# What's your favorite....



## mepps_fisher (May 6, 2009)

Just Purchased a 6:2:1 gear ratio baitcaster. Was wondering what your guys favorite presentation is while using these reels. Cranks, frogs, plastics, topwater?

Outdoor Hub mobile, the outdoor information engine


----------



## stak45dx1 (Jun 21, 2011)

With a baitcaster or that gear ratio specifically? As far as that ratio, it's pretty much in the middle of the spectrum... A lot of flipping and pitching is done with 7:1, and many people prefer slower 5ish:1 ratio for cranking... Hope that makes sense


----------



## ducman491 (Oct 31, 2011)

Crankbaits, top water poppers & frogs, big jig & trailer type things. I use 50lb braid on it and throw heavy stuff into heavy cover.


----------



## mepps_fisher (May 6, 2009)

It's a baitcaster, I have a 5:1 and love it, but figured I'd go with the 6 just to change things up and give a different look 


Outdoor Hub mobile, the outdoor information engine


----------



## Mr. A (Apr 23, 2012)

With that set up I would like top water frog. SPRO, Live Target, and the rebel frog. Run 30 - 50# test braid and walk it through the cover (excluding the rebel, they're best in open water!). Then laugh when a big hog hits and runs you into the deep cover.

Just don't pull too early.
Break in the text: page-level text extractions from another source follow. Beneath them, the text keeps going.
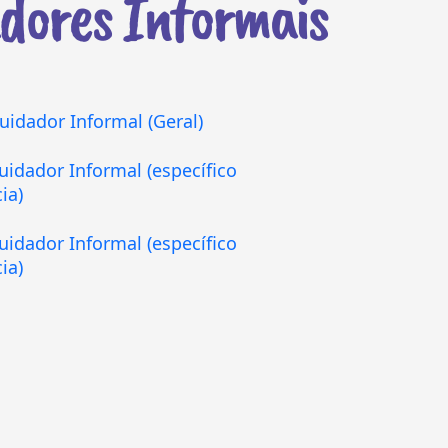
dores Informais
uidador Informal (Geral)
uidador Informal (específico
ia)
uidador Informal (específico
ia)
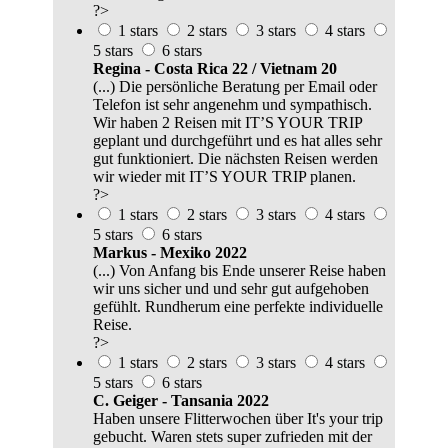
?>
1 stars
2 stars
3 stars
4 stars
5 stars
6 stars
Regina - Costa Rica 22 / Vietnam 20
(...) Die persönliche Beratung per Email oder
Telefon ist sehr angenehm und sympathisch.
Wir haben 2 Reisen mit IT’S YOUR TRIP
geplant und durchgeführt und es hat alles sehr
gut funktioniert. Die nächsten Reisen werden
wir wieder mit IT’S YOUR TRIP planen.
?>
1 stars
2 stars
3 stars
4 stars
5 stars
6 stars
Markus - Mexiko 2022
(...) Von Anfang bis Ende unserer Reise haben
wir uns sicher und und sehr gut aufgehoben
gefühlt. Rundherum eine perfekte individuelle
Reise.
?>
1 stars
2 stars
3 stars
4 stars
5 stars
6 stars
C. Geiger - Tansania 2022
Haben unsere Flitterwochen über It's your trip
gebucht. Waren stets super zufrieden mit der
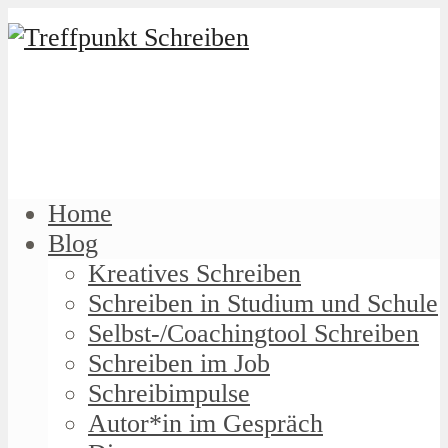
Home
Blog
Kreatives Schreiben
Schreiben in Studium und Schule
Selbst-/Coachingtool Schreiben
Schreiben im Job
Schreibimpulse
Autor*in im Gespräch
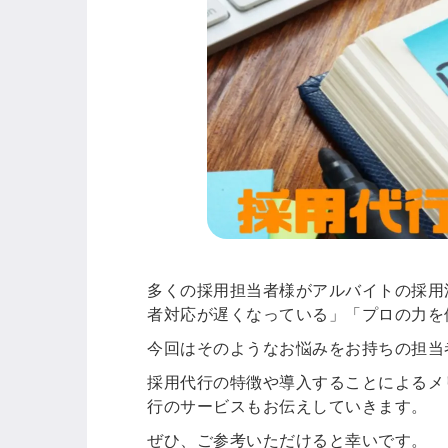
多くの採用担当者様がアルバイトの採用
者対応が遅くなっている」「プロの力を
今回はそのようなお悩みをお持ちの担当
採用代行の特徴や導入することによるメ
行のサービスもお伝えしていきます。
ぜひ、ご参考いただけると幸いです。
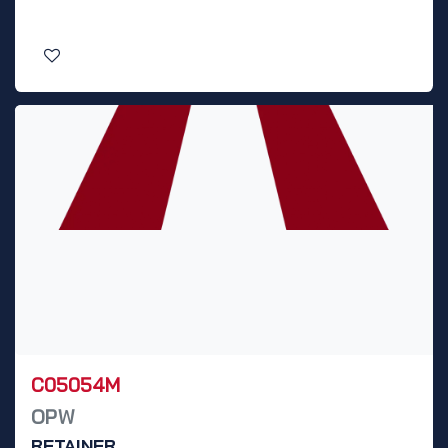
C05054M
OPW
RETAINER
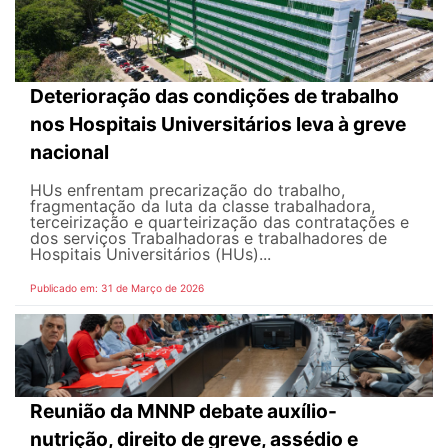
Deterioração das condições de trabalho
nos Hospitais Universitários leva à greve
nacional
HUs enfrentam precarização do trabalho,
fragmentação da luta da classe trabalhadora,
terceirização e quarteirização das contratações e
dos serviços Trabalhadoras e trabalhadores de
Hospitais Universitários (HUs)...
Publicado em: 31 de Março de 2026
Reunião da MNNP debate auxílio-
nutrição, direito de greve, assédio e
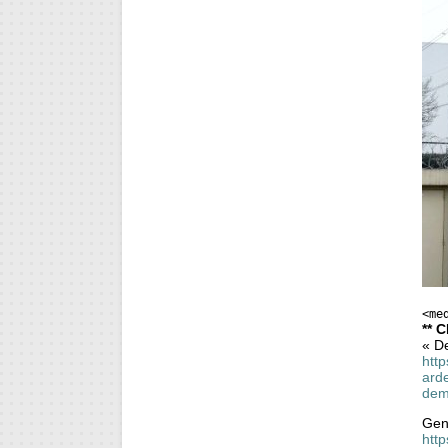
<me
** 
« De
htt
ard
dem
Genè
http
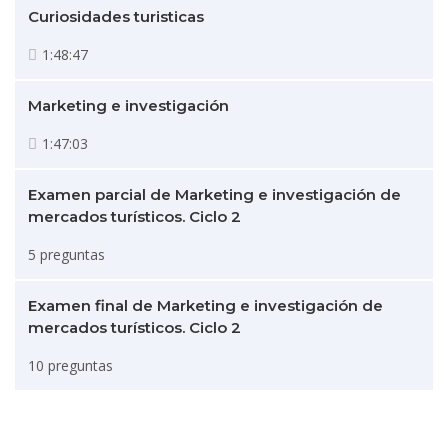
Curiosidades turisticas
1:48:47
Marketing e investigación
1:47:03
Examen parcial de Marketing e investigación de
mercados turísticos. Ciclo 2
5 preguntas
Examen final de Marketing e investigación de
mercados turísticos. Ciclo 2
10 preguntas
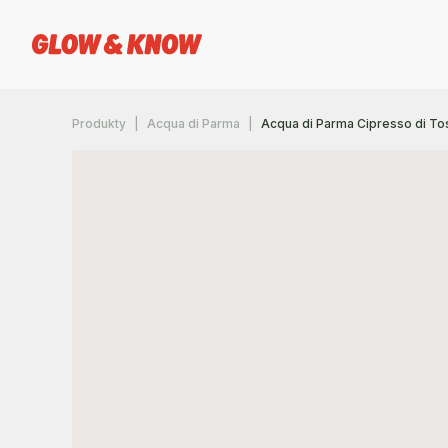
Produkty
Acqua di Parma
Acqua di Parma Cipresso di To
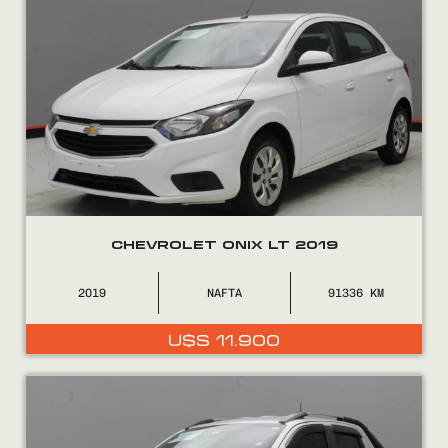
CHEVROLET ONIX LT 2019
2019
NAFTA
91336
U$S
11.900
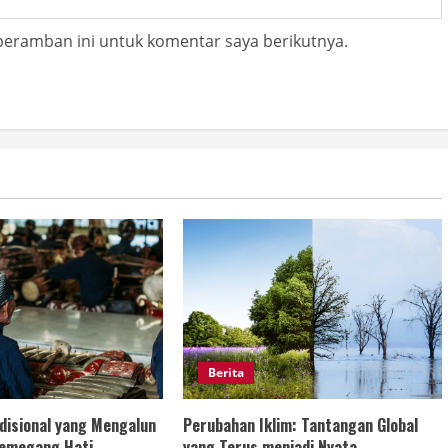
peramban ini untuk komentar saya berikutnya.
Berita
disional yang Mengalun
Perubahan Iklim: Tantangan Global
Memegang Hati
yang Terus menjadi Nyata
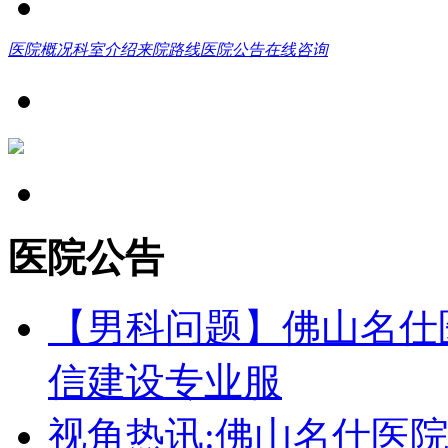
医院概况
科室介绍
来院路线
医院公告
在线咨询
医院公告
【男科问题】佛山名仕
信建设专业服
视角热讯:佛山名仕医院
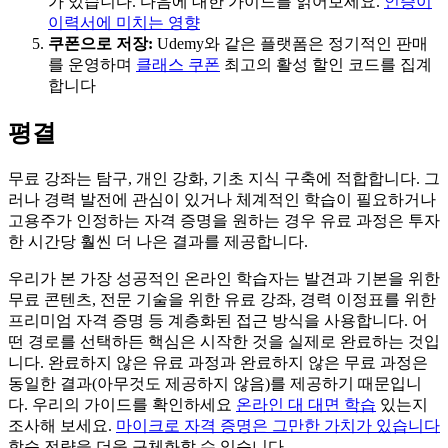
가 있습니다. 다음에 대한 가이드를 읽어보세요.
인증이
이력서에 미치는 영향
쿠폰으로 저장:
Udemy와 같은 플랫폼은 정기적인 판매
를 운영하며
클래스 쿠폰
최고의 활성 할인 코드를 집계
합니다
평결
무료 강좌는 탐구, 개인 강화, 기초 지식 구축에 적합합니다. 그
러나 경력 발전에 관심이 있거나 체계적인 학습이 필요하거나
고용주가 인정하는 자격 증명을 원하는 경우 유료 과정은 투자
한 시간당 훨씬 더 나은 결과를 제공합니다.
우리가 본 가장 성공적인 온라인 학습자는 발견과 기본을 위한
무료 콘텐츠, 전문 기술을 위한 유료 강좌, 경력 이정표를 위한
프리미엄 자격 증명 등 계층화된 접근 방식을 사용합니다. 어
떤 경로를 선택하든 핵심은 시작한 것을 실제로 완료하는 것입
니다. 완료하지 않은 유료 과정과 완료하지 않은 무료 과정은
동일한 결과(아무것도 제공하지 않음)를 제공하기 때문입니
다. 우리의 가이드를 확인하세요
온라인 대 대면 학습
있는지
조사해 보세요.
마이크로 자격 증명은 그만한 가치가 있습니다
학습 전략을 더욱 구체화할 수 있습니다.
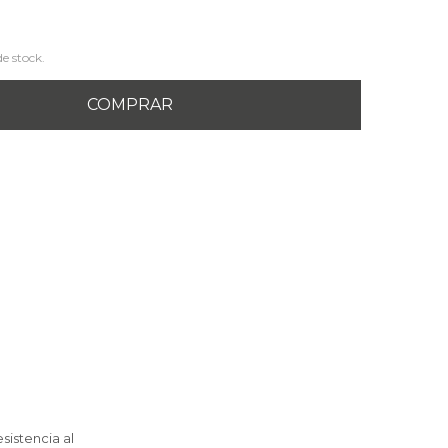
de stock.
COMPRAR
sistencia al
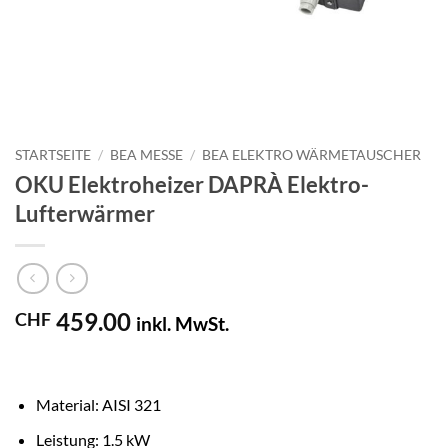
STARTSEITE
/
BEA MESSE
/
BEA ELEKTRO WÄRMETAUSCHER
OKU Elektroheizer DAPRÀ Elektro-
Lufterwärmer
459.00
CHF
inkl. MwSt.
Material: AISI 321
Leistung: 1.5 kW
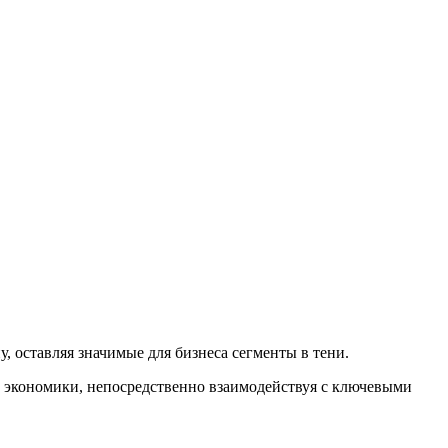
 оставляя значимые для бизнеса сегменты в тени.
 экономики, непосредственно взаимодействуя с ключевыми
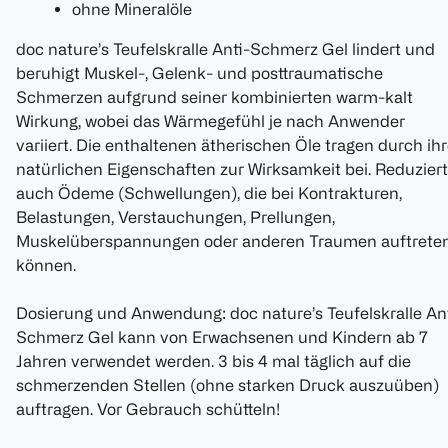
ohne Mineralöle
doc nature’s Teufelskralle Anti-Schmerz Gel lindert und
beruhigt Muskel-, Gelenk- und posttraumatische
Schmerzen aufgrund seiner kombinierten warm-kalt
Wirkung, wobei das Wärmegefühl je nach Anwender
variiert. Die enthaltenen ätherischen Öle tragen durch ih
natürlichen Eigenschaften zur Wirksamkeit bei. Reduziert
auch Ödeme (Schwellungen), die bei Kontrakturen,
Belastungen, Verstauchungen, Prellungen,
Muskelüberspannungen oder anderen Traumen auftrete
können.
Dosierung und Anwendung: doc nature’s Teufelskralle An
Schmerz Gel kann von Erwachsenen und Kindern ab 7
Jahren verwendet werden. 3 bis 4 mal täglich auf die
schmerzenden Stellen (ohne starken Druck auszuüben)
auftragen. Vor Gebrauch schütteln!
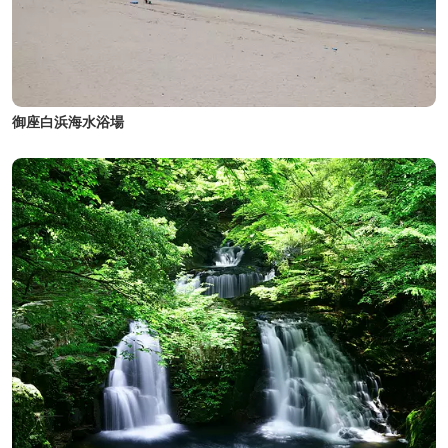
御座白浜海水浴場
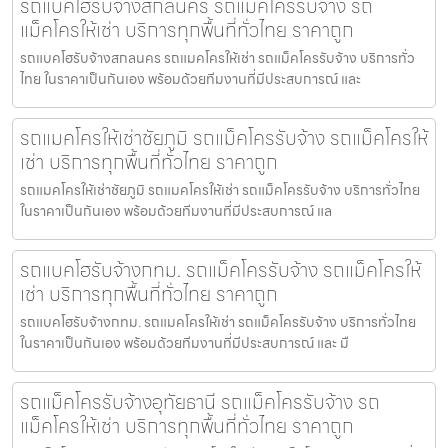
รถแบคโฮรับจ้างสกลนคร รถแม็คโครรับจ้าง รถ
แม็คโครให้เช่า บริการทุกพื้นที่ทั่วไทย ราคาถูก
รถแบคโฮรับจ้างสกลนคร รถแมคโครให้เช่า รถแม็คโครรับจ้าง บริการทั่ว
ไทย ในราคาเป็นกันเอง พร้อมด้วยทีมงานที่มีประสบการณ์ และ
รถแมคโครให้เช่าชัยภูมิ รถแม็คโครรับจ้าง รถแม็คโครให้
เช่า บริการทุกพื้นที่ทั่วไทย ราคาถูก
รถแมคโครให้เช่าชัยภูมิ รถแมคโครให้เช่า รถแม็คโครรับจ้าง บริการทั่วไทย
ในราคาเป็นกันเอง พร้อมด้วยทีมงานที่มีประสบการณ์ แล
รถแบคโฮรับจ้างกทม. รถแม็คโครรับจ้าง รถแม็คโครให้
เช่า บริการทุกพื้นที่ทั่วไทย ราคาถูก
รถแบคโฮรับจ้างกทม. รถแมคโครให้เช่า รถแม็คโครรับจ้าง บริการทั่วไทย
ในราคาเป็นกันเอง พร้อมด้วยทีมงานที่มีประสบการณ์ และ มื
รถแม็คโครรับจ้างอุทัยธานี รถแม็คโครรับจ้าง รถ
แม็คโครให้เช่า บริการทุกพื้นที่ทั่วไทย ราคาถูก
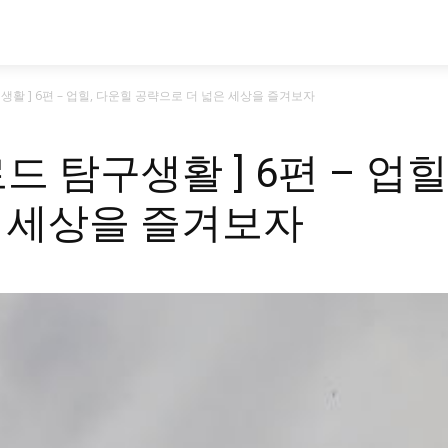
시승기
기획기사
아이템
정기구독
모
생활 ] 6편 – 업힐, 다운힐 공략으로 더 넓은 세상을 즐겨보자
드 탐구생활 ] 6편 – 업힐
 세상을 즐겨보자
Learned the hard way that it's best to wait until your rod loads up to set the hook. Then work'em out and into your net!

Post a pic when you get the first one!

A

Wishin' I was fishin'


----------



## sisezz73 (Mar 9, 2007)

That is a good all around gear ratio. Should be able to do it all. Might have to crank faster or slow for different presentations.


----------



## Pigsticker (Oct 18, 2006)

I use mine for jigging mostly. But as mentioned earlier its good all around gear ratio for everything.


----------



## FishermanMurph (Jan 29, 2012)

It is good for all around fishing. I use it for frogs, spinner bait, and crankbait (sure jig will work good also). I only have 6 since fishing from a kayak most of the time, space is limited and I like to have all around equipment.


----------